2021年4月11日(日)に、篠田真貴子さんをお呼びし、記念すべき第1回目のCollege Conversationを行いました。より良い対話の場が生まれる文化づくりのヒントを得るために、"人の話を「聴く」とは"というテーマで開催しました。

篠田真貴子さんプロフィール
慶應義塾大学経済学部卒業後、株式会社日本長期信用銀行(現・株式会社新生銀行)入社。退職後、米国に留学し、ペンシルバニア大学ウォートン校MBA、ジョンズ・ホプキンス大学国際関係論修士を取得。帰国と同時に、経営コンサルタントとしてマッキンゼー・アンド・カンパニー入社。スイスの製薬会社ノバルティスファーマ(所属部門の売却によりネスレ日本株式会社に移籍)を経て、株式会社東京糸井重里事務所(現・株式会社ほぼ日)に入社。2008 年 12 月より 2018 年 11 月まで同社取締役CFO。2020年3月よりオンライン 1on 1 を提供するエール株式会社の取締役に就任。学校法人インターナショナル・スクール・オブ・アジア軽井沢(UWC ISAK Japan)評議員も務めている。『LISTEN――知性豊かで創造力がある人になれる』(2021年発行)ならびに『ALLIANCE アライアンス―――人と企業が信頼で結ばれる新しい雇用』(2015年発行)監訳者。

コミュニケーションは聞き手がポイント

篠田さんによれば、コミュニケーションでは聞き手が重要な役割を果たしているといいます。

本来、コミュニケーションとは「相手の話をよく聴き、相手が言いたいことをそのまま理解すること」で完了します。コミュニケーションを完了させるのは聞き手であり、「聴く」ことの重要性を親子のキャッチボールに例えて、篠田さんは話します。

キャッチボールが続くのは、キャッチする側がしっかりしているからです。例えば、親子のキャッチボールで子どもが変な方向に投げたり弱く投げたりしても、親がちゃんとキャッチすれば続きますよね。コミュニケーションも同じで、聞き手が相手の話をよく聴き、相手が言いたいことをそのまま理解すれば、コミュニケーションのキャッチボールはうまくいきます。
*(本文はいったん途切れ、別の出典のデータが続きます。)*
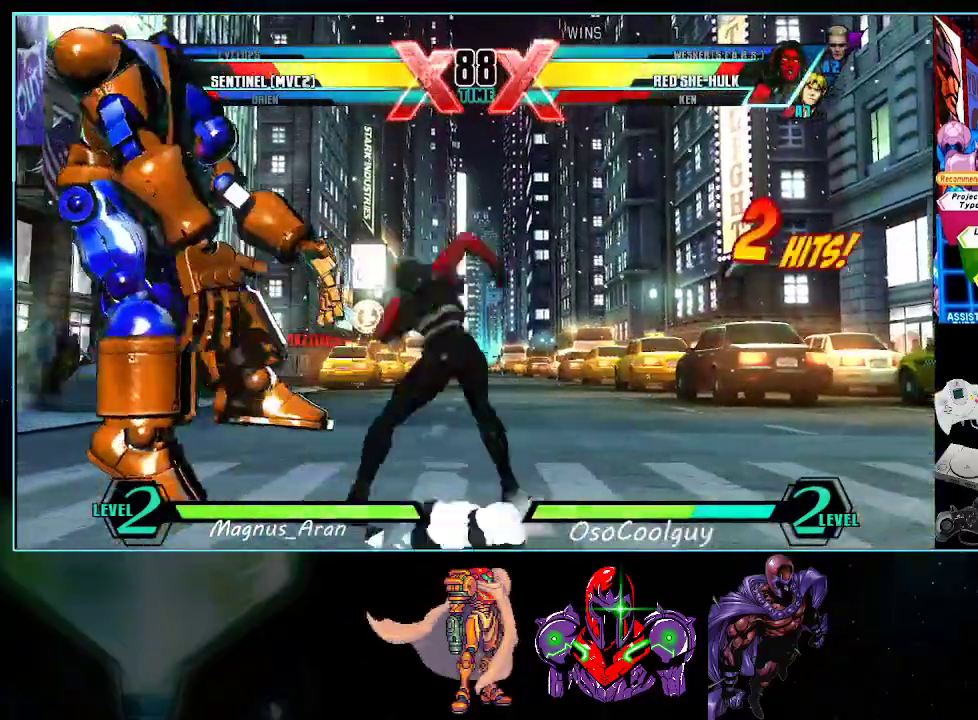
{"buttons": ["DPAD_LEFT"], "events": [[50, "R1", "up"], [333, "DPAD_DOWN", "up"]]}
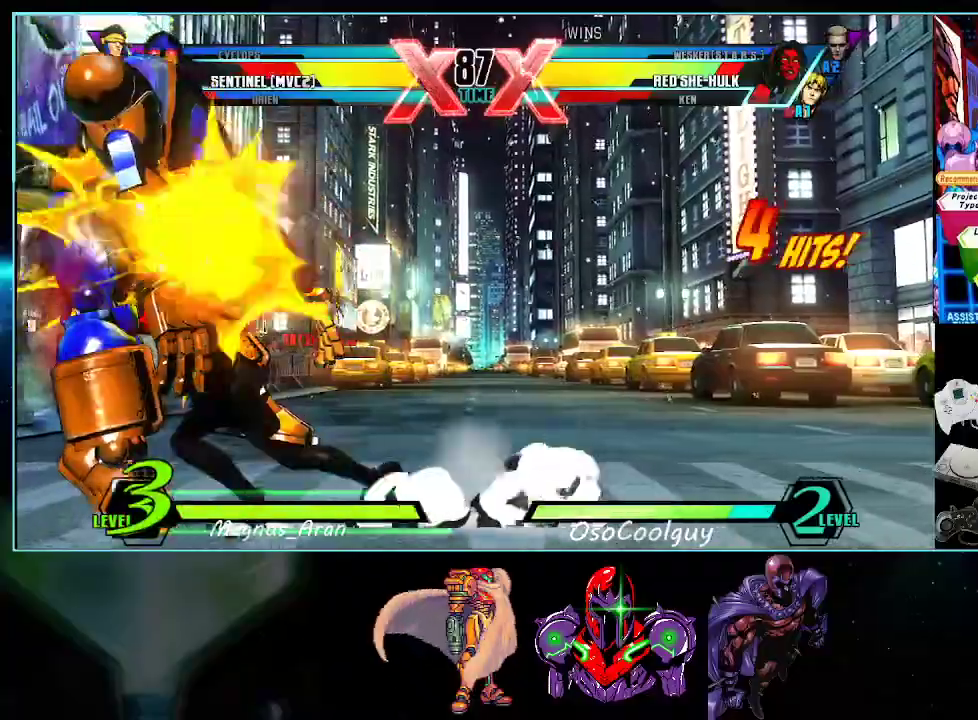
{"buttons": ["X", "DPAD_UP", "DPAD_LEFT"], "events": [[17, "DPAD_UP", "down"], [50, "X", "down"], [117, "Y", "down"], [233, "X", "up"], [233, "Y", "up"], [383, "X", "down"], [433, "Y", "down"], [450, "Y", "up"]]}
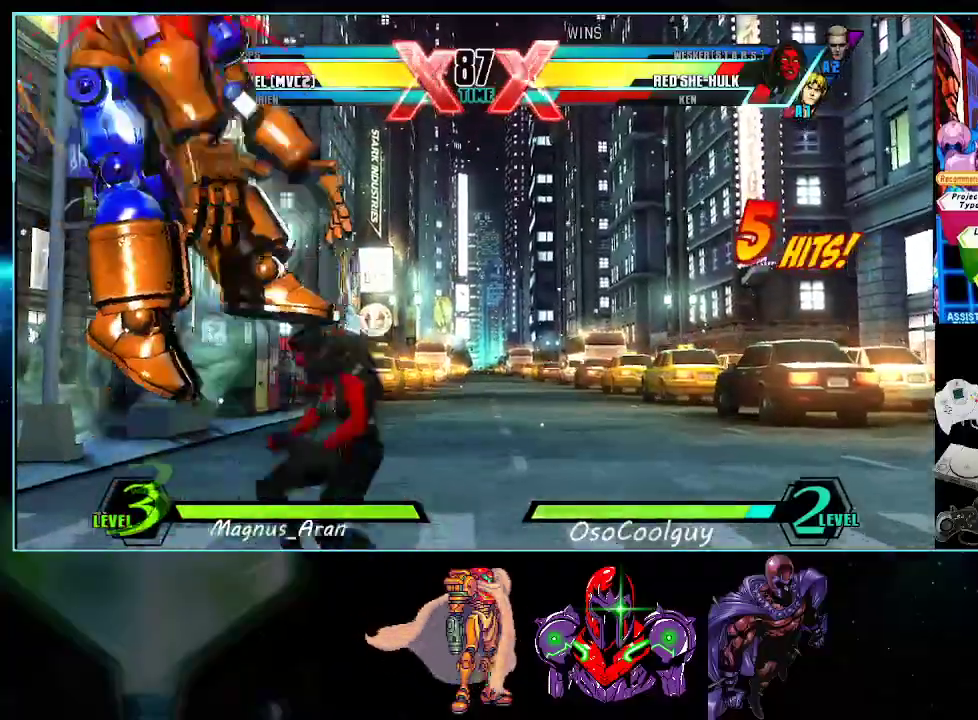
{"buttons": ["X", "DPAD_LEFT"], "events": [[17, "X", "up"], [233, "DPAD_LEFT", "up"], [233, "DPAD_UP", "up"], [400, "DPAD_LEFT", "down"], [450, "X", "down"]]}
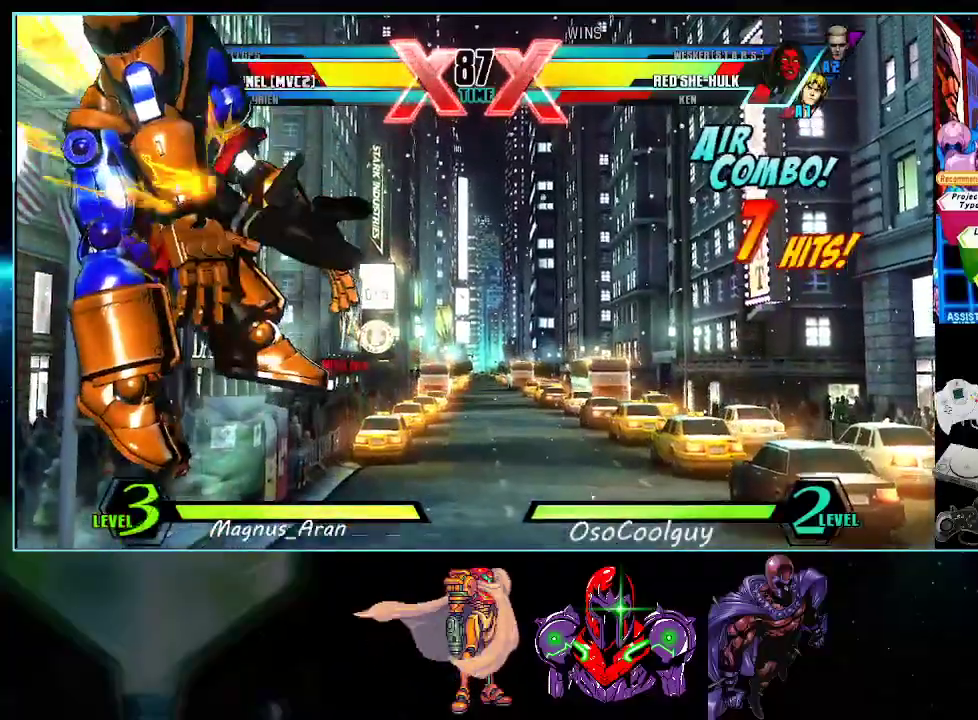
{"buttons": ["DPAD_LEFT"], "events": [[117, "X", "up"]]}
また、コミュニケーションでは聞き手の受け取り方によって話し手が話す内容を無意識に変える、と篠田さんは話します。聞き手がどのようにきくかは話す内容にも影響します。一対一で話す時と大勢の前で話す時によって話し方を変えるように、実は「きき方」も状況場面によって変えることができます。「きき方」の種類を知ることがコミュニケーションの取りやすさにつながると言います。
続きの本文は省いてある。